Revue de presse • Avril 2022

Stratégie OptiMA dans la malnutrition infantile : un vrai succès

En 2019, 47 millions d’enfants de moins de 5 ans étaient touchés par la malnutrition. 

Les programmes actuels proposent des traitements différents selon la situation de l’enfant. En cas de malnutrition aiguë « modérée », le traitement repose sur des suppléments nutritionnels prêts à l’emploi ; si elle est considérée comme« sévère », l’enfant est traité avec des aliments thérapeutiques prêts à l’emploi mais dosés en fonction de son poids. Des chercheurs, en collaboration avec l’ONG Alima, ont évalué la nouvelle stratégie OptiMA.

Celle-ci consiste en la délivrance d’un unique traitement, les aliments thérapeutiques prêts à l’emploi, quel que soit le stade de la dénutrition, avec une nouvelle méthodologie de prise et une diminution progressive du dosage au fur et à mesure de la récupération, et non plus en fonction du poids (qui impliquait que plus l’enfant évoluait vers son poids normal, plus il recevait une dose importante). L’essai a été réalisé en République démocratique du Congo sur plus d’un millier d’enfants (entre 6 mois et 5 ans). Cette stratégie d’optimisation et de simplification a montré des résultats supérieurs aux programmes classiques : sur la période de 6 mois, les chercheurs ont en effet observé un meilleur état nutritionnel des enfants, moins de rechutes et moins d’évolution vers des stades plus graves. 

Au-delà d’une plus grande efficacité, cette stratégie de simplification s’est également avérée moins coûteuse par enfant. Ainsi, « elle permettrait de prendre en charge 30 % d’enfants en plus tout en utilisant 20 % de produit en moins ».


AVC ischémique et médicament antinauséeux

L’augmentation du risque d’AVC ischémique associé à la prise de certains antipsychotiques aux propriétés antidopaminergiques est déjà connue. Des chercheurs bordelais ont voulu évaluer ce risque avec la prise de médicaments au même mécanisme d’action : les antiémétiques anti­dopaminergiques (dompéridone, métoclopramide et métopimazine). L’étude portait sur 2 612 adultes ayant débuté un antiémétique dans les 70 jours précédant l’accident ischémique.

Les résultats suggèrent une augmentation du risque dans les premiers jours d’utilisation.

D’autres études seront nécessaires pour déterminer la fréquence de cet effet indésirable pour ces médicaments largement utilisés dans la population générale.


Meilleure compréhension de l’hypnose 

Des chercheurs ont induit une surdité transitoire par hypnose chez une femme en bonne santé, tout en étudiant les étapes de sa perception auditive et la dynamique du fonctionnement cérébral au millième de seconde par électroencéphalo­graphie.
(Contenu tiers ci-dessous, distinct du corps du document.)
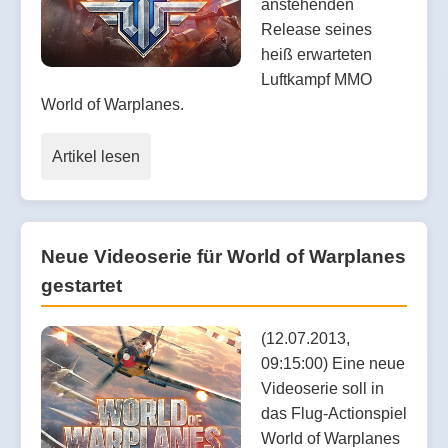
anstehenden
Release seines
heiß erwarteten
Luftkampf MMO
World of Warplanes.
Artikel lesen
Neue Videoserie für World of Warplanes
gestartet
(12.07.2013,
09:15:00) Eine neue
Videoserie soll in
das Flug-Actionspiel
World of Warplanes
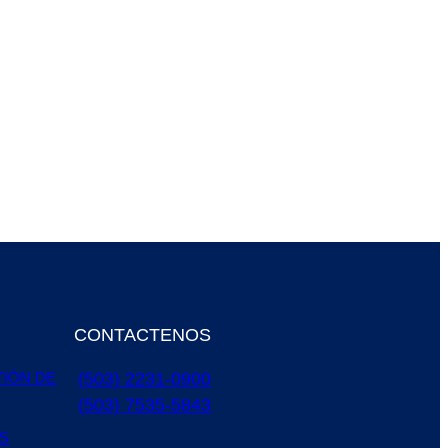
CONTACTENOS
(503) 2231-0900
TIÓN DE
(503) 7535-5843
S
Ces analyses approfondies ont confirmé les prédictions des chercheurs qui ont ainsi pu proposer un scénario cérébral précis du phénomène de suggestion hypnotique. L’hypnose affecterait les premières étapes de la prise de conscience tout en préservant les premières étapes inconscientes de la perception.

Cela apporte une preuve de concept et ouvre des perspectives thérapeutiques dans les domaines de l’hypnose médicale et des troubles neurologiques fonctionnels.


Alzheimer : des souris retrouvent la mémoire sociale

Des scientifiques ont étudié des coupes de l’aire CA2 d’hippocampes prélevés sur des souris modèles de la maladie d’Alzheimer et ont observé que les neurones de parvalbumine sont moins présents, et que ceux restants sont moins entourés de leur matrice extracellulaire (PNN) comparés à des souris saines. Après avoir établi un lien entre cette perturbation anatomique et un déficit de mémoire sociale, ils ont injecté une protéine, normalement présente dans l’hippocampe lors de la maturation du cerveau, la protéine NRG1, dans le CA2 des souris Alzheimer, avec les résultats encourageants suivants : une augmentation des neurones parvalbumine et de leur PNN et un rétablissement total de la mémoire sociale.